‘It Ain’t Necessarily So’ Says Nigeria’s First Lady During Washington Charm Tour
By Douglas Burton and Mike Odeh James | TruthNigeria | Feb 10, 2026
(Abuja) Nigeria’s First Lady joined thousands in Washington last Thursday to celebrate the Good News, but back home the news was as bad as ever.
First Lady and former Senator Oluremi (“Remi)”) Tinubu, touched down in Washington last Monday to launch a charm tour to the Hudson Institute, to sit downs with Administration officials, and dignified dinners with editors of the Hill. Her tour concluded with a shout out from President Donald Trump at Washington’s National Prayer Breakfast Thursday morning.

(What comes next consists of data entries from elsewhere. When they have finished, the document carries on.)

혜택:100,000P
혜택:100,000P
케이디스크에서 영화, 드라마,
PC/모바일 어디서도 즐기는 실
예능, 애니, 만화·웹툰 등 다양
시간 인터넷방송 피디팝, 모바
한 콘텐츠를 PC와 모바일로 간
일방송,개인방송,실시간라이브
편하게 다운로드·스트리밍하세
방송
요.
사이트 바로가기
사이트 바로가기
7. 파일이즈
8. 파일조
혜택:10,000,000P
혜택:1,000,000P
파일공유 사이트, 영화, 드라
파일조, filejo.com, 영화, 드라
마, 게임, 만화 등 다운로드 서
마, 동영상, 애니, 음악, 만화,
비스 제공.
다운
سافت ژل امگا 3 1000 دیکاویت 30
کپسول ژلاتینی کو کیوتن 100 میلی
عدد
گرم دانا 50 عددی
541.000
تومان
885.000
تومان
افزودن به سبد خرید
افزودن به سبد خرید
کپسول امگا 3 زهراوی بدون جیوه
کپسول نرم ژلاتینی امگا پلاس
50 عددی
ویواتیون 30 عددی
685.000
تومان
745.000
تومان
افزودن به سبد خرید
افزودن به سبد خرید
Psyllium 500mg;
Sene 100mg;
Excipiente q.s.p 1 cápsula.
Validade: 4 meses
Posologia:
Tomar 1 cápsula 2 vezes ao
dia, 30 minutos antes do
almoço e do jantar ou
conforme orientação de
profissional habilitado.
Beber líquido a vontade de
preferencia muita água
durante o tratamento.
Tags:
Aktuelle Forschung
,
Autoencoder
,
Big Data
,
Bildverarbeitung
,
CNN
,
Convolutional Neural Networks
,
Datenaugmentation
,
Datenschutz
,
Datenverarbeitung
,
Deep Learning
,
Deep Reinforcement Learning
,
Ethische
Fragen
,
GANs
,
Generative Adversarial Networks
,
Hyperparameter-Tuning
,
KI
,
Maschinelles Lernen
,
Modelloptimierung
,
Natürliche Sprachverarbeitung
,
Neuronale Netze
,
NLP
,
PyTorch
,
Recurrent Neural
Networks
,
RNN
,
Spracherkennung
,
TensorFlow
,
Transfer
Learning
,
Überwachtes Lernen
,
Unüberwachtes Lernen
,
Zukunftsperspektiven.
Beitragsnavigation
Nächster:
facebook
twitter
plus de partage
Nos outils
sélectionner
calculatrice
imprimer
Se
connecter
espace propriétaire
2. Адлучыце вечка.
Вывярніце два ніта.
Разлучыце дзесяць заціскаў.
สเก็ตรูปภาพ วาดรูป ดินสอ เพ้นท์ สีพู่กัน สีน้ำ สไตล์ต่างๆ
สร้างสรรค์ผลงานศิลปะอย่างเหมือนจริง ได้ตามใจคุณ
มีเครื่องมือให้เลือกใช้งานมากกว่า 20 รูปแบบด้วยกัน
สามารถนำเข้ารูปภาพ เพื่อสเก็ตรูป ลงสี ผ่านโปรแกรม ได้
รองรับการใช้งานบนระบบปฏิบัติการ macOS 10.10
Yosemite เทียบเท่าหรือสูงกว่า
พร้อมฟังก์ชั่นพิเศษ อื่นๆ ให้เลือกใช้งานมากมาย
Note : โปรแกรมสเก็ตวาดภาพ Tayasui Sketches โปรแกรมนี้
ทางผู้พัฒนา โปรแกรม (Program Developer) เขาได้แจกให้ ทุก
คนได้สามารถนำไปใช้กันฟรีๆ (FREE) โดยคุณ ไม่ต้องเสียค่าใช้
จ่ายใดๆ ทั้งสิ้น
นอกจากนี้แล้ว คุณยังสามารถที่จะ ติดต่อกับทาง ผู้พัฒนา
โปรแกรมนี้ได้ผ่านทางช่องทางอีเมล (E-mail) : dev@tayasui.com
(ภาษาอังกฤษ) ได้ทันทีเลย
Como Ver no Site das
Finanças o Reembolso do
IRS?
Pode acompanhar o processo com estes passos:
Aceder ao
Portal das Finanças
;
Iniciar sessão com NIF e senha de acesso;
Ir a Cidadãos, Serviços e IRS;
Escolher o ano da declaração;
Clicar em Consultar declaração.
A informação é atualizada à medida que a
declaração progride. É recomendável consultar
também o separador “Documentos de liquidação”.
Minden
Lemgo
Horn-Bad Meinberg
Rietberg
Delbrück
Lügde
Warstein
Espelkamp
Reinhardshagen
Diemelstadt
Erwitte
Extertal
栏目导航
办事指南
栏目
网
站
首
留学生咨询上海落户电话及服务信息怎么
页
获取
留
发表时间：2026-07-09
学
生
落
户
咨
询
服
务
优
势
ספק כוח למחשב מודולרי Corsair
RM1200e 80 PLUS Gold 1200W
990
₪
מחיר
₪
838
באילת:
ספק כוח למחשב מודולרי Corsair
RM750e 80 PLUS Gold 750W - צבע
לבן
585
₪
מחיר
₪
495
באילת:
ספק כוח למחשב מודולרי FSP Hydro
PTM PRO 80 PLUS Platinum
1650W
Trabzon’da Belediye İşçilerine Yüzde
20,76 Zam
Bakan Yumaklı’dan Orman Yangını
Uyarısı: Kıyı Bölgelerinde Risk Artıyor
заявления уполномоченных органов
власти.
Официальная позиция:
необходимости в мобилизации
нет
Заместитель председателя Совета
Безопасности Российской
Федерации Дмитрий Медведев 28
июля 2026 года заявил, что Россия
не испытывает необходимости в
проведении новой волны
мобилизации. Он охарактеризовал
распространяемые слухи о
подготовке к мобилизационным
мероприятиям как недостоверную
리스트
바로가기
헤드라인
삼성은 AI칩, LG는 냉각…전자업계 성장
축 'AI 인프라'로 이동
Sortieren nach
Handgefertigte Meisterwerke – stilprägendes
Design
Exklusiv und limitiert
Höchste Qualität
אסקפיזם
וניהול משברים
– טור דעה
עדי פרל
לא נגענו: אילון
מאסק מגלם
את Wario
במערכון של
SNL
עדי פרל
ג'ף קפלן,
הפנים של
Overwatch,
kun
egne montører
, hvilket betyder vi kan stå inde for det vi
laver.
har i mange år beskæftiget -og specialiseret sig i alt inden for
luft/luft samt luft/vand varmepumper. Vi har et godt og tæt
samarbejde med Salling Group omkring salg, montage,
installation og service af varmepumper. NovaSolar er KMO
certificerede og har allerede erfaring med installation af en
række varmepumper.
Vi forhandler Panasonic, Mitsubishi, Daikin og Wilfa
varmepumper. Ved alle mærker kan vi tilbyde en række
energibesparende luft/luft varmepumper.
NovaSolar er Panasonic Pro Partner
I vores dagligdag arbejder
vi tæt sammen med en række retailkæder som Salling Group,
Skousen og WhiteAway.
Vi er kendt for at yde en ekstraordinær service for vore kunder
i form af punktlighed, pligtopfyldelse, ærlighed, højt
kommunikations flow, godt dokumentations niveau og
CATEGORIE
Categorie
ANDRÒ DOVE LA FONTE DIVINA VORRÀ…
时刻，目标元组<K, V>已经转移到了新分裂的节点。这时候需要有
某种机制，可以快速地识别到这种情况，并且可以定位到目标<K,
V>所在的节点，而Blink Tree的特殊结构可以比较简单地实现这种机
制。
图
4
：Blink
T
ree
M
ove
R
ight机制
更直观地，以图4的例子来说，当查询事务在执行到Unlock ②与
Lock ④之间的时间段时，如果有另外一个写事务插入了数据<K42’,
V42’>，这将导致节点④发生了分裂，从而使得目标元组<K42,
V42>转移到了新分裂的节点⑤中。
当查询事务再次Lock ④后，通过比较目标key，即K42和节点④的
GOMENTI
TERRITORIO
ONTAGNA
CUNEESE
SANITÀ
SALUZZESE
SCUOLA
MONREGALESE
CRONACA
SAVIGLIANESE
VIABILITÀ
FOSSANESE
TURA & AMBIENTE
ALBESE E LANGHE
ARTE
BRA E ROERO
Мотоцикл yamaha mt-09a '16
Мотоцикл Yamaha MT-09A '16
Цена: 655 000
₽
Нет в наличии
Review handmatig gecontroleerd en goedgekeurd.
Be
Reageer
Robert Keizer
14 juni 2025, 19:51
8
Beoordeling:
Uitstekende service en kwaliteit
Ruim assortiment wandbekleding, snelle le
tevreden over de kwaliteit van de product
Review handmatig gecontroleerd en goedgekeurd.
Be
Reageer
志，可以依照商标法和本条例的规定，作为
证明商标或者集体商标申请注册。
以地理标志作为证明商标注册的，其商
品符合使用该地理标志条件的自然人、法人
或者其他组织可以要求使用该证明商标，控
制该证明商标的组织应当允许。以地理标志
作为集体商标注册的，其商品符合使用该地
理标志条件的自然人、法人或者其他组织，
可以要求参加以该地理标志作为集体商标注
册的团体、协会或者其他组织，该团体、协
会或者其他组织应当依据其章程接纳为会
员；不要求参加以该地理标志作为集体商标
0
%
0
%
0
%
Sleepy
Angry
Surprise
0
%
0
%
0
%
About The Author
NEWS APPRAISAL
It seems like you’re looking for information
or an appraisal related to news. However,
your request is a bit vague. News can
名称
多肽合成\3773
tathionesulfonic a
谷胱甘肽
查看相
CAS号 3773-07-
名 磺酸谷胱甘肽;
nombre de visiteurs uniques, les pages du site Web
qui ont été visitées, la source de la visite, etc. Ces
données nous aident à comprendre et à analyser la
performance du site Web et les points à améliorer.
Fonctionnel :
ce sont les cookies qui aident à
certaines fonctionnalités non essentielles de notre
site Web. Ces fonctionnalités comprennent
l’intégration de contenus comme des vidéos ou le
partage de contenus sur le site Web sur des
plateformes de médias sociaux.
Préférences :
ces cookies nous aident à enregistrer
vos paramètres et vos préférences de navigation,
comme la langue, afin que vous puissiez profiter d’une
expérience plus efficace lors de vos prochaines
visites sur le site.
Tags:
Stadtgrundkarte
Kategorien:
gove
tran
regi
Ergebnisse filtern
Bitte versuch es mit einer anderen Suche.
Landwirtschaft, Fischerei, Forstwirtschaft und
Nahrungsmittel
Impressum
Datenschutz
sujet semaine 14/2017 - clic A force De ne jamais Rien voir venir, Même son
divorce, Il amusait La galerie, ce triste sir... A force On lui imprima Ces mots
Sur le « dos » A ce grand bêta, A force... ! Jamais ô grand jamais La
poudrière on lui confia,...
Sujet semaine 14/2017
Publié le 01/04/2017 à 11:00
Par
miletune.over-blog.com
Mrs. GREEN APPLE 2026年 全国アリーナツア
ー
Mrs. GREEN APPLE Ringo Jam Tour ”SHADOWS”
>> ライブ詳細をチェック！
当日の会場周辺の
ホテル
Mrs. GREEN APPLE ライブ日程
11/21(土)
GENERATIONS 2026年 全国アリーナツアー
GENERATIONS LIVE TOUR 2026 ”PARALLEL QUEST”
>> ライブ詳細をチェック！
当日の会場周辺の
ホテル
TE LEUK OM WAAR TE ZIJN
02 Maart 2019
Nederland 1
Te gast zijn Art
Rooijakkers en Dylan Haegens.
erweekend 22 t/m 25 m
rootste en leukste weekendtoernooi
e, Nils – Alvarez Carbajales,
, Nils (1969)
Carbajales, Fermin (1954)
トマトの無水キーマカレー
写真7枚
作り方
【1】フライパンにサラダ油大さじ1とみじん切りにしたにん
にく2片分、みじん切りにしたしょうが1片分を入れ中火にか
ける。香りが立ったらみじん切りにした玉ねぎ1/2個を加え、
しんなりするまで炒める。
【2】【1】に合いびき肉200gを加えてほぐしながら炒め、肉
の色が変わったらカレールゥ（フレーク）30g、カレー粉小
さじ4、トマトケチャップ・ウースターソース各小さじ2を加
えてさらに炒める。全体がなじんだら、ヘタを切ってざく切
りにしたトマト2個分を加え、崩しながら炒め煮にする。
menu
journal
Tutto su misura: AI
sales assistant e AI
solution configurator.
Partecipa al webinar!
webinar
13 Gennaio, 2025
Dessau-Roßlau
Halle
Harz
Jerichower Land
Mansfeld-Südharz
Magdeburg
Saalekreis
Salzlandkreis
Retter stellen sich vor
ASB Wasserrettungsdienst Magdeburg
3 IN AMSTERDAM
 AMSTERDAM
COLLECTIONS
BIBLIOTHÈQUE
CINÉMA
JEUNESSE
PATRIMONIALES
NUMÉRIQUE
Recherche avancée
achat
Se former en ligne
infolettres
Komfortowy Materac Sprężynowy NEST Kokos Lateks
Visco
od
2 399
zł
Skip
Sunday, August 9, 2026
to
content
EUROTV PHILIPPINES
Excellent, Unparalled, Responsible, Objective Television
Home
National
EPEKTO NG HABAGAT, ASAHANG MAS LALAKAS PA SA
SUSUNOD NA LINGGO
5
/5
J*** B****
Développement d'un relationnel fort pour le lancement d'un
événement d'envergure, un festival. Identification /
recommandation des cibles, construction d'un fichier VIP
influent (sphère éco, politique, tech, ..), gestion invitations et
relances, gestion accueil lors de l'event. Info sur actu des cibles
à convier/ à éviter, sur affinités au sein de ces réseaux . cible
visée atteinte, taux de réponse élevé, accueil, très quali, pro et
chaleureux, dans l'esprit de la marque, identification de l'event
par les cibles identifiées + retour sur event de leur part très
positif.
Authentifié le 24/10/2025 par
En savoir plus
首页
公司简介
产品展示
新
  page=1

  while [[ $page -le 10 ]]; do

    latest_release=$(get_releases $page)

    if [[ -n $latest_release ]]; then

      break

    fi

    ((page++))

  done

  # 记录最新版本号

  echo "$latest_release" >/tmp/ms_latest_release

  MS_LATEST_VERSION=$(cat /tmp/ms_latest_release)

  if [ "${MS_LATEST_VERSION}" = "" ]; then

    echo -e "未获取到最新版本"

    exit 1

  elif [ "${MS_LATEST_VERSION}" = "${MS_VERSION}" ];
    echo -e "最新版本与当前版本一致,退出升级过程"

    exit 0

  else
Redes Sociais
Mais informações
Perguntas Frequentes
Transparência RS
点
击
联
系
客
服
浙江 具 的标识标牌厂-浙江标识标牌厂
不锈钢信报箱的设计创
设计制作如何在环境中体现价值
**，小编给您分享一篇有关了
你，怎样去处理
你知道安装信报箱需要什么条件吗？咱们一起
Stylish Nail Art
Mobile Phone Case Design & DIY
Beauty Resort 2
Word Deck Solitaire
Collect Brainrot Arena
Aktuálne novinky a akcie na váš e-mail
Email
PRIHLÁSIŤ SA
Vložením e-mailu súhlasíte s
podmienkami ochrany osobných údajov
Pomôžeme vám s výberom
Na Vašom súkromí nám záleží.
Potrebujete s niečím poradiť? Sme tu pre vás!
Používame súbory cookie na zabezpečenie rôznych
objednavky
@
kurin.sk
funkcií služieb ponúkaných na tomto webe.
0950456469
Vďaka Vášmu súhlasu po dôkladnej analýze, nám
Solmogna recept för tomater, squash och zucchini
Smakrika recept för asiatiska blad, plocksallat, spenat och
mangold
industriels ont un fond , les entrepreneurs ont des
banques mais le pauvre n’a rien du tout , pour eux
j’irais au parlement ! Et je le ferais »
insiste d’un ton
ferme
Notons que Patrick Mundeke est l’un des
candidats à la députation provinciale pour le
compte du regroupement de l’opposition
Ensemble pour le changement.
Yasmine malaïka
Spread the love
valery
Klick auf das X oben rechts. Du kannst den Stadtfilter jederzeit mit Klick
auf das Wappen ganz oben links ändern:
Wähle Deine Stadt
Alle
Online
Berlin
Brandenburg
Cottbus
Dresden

The former Nigerian senator and ordained Pentecostal preacher had come to Washington with a retinue of aides apparently to counter the rising bad press about her government’s complicity with Christian genocide. The First Lady brought her modified, silky version of “It Ain’t Necessarily So” to Pennsylvania Avenue.
And if her goal was to build solidarity with the Trump Administration, her reviews by Fox Digital and The Hill suggest she scored big time. “Nigeria’s First Lady Says US strikes were a ‘blessing,” welcomes collaboration with Trump,” cooed a Fox Digital headline.
The Hill reported that she saw divine intervention in the fact that President Trump has taken a special interest in the mounting deaths of Christians in Nigeria, and continuing dialogue and trade could only be for the good. Her 4-day tour in Washington was to “build relationships and clear up some misconceptions about religious freedom in Nigeria,” The Hill reported.
The biggest misconception? According to her, right-wing lawmakers were swayed by the idea that Christians were in the cross hairs of genocide, when in fact, both Muslims and Christians were falling victim to jihadist attacks. “There are cases of theft, banditry, kidnapping for ransom, all of those are all intertwined,” she told the Hill. “What we have to establish — we are talking about attacks on Christians — we have to realize that Nigeria also is an emerging economy,” she said. Got that? It’s all about economics, privation: no sectarian motivation.
She got that message trumpeted in a respectful 1,000-word interview with Fox Digital which reported Tinubu and her husband argue that the violence plaguing the country is real and severe, but “not limited to any one faith.”
“We live in Nigeria. We know the situation on the ground,” she assured Fox Digital.
But as Madam Tinubu did her best to put Nigeria’s best foot forward, her nation’s other foot kept dropping loudly.
A Tsunami of violence swept Africa’s most populous country in February’s first five days, claiming 248 lives – most of them Muslims – and leaving 1,600 Christians abandoned in brutal hostage camps.
Between February 1 and 5, 2026, coordinated attacks by radicalized Fulani-tribe terrorists and jihadist ISIS-linked militants targeted communities across Nigeria’s Middle Belt and northwestern states, exposing the deepening security crisis plaguing President Bola Tinubu’s administration.